Exam revision, no solutions to check answers against.

Hi Everyone,

I am currently studying for an exam (on semi conductors) and have come across a question that I can not complete, nor do I know if what I have done so far is correct.

The lecturer will not give us solutions for tutorial questions or past exams, so I have no way of checking my answers. Many of the exam questions are taken from our text book, however this one does not appear to have come from there.

What is the power dissipation in the zener diode (Vzener = 15V, rz=0) in this circuit for:
a) RL = ∞
b) RL = 75 Ω
c) RL = 50 Ω

Click to expand...

My solutions:
a) RL = ∞ = open circuit
so V(150Ω) = 50 -15 = 35V
Id = 35/150Ω = 200mA
P = VI = 35V*200mA = 3.5W

b)
Approach 1:
It = I total
I2 = current through RL

L1: 50V = It*150Ω + 15V
L2: 50V = It*150Ω + I2*75Ω
It*150Ω + 15V = It*150Ω + I2*75Ω
15V = I2*75Ω
I2 = 15/75 = 1/5 = 200mA Alarm bells! surely this can't be right?

Approach 2:
V2 = Vt*(rz//RL) / (150Ω + (rz//RL)) Voltage divider rule
15V = 50V*(rz//75Ω) / (150Ω + (rz//75Ω))
50*(rz//75Ω) = 2250 +15*(rz//75Ω)
35(rz//75Ω) = 2250
(rz//75Ω) = 64.28
rz = 0.0155 Alarm bells! surely this can't be right? rz should be 0

c)

Same as b).

I am completely lost, a prod in the right direction would be much appreciated.

I would first work out what the voltage at the 150R/RL junction would be without the zener connected.

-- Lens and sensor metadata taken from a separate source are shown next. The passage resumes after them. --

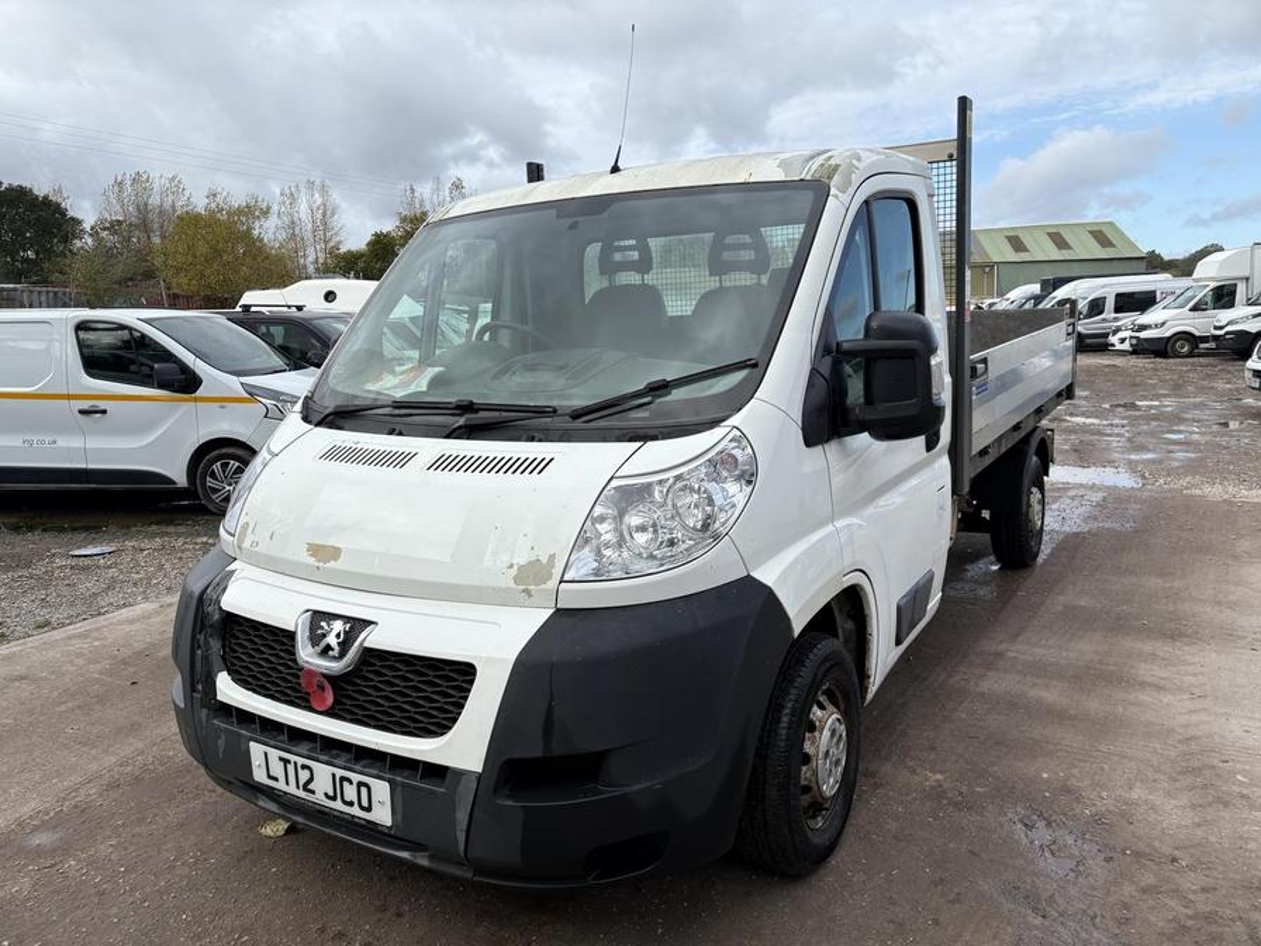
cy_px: 473
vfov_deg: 53.1
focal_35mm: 26
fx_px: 947
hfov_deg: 67.3
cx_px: 630
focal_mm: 5.96
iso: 50
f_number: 1.6
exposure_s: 1/1751
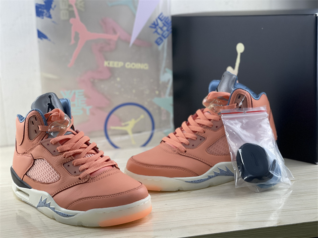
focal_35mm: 64
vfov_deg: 22.9
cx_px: 159
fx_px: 588
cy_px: 119
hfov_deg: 30.3
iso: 160
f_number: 2.2
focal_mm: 7.5
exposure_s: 1/100
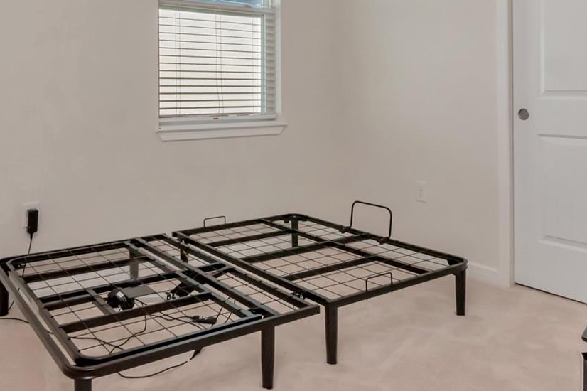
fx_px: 521
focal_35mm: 32
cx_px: 253
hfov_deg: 58.6
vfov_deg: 40.1
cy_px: 104
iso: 1250
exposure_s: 1/200
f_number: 14
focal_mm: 11
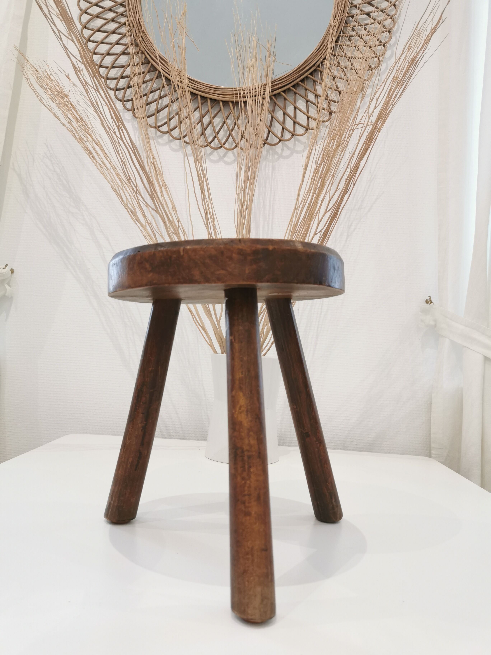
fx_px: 511
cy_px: 328
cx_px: 246
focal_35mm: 27
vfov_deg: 65.3
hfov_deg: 51.4
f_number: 1.8
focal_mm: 5.58
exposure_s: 1/100
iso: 200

If it's >15V, then the zener is conducting; the current through RL is then 15/RL & the current through the zener is (50-15)/150 less the current through RL. If the voltage at the resistor junction would be <15V, then the zener would not conduct & therefore has no power dissipation.

Thanks for that Doug, I am getting much nicer results now!

I would read the question more carefully. It asks for the power in the zener.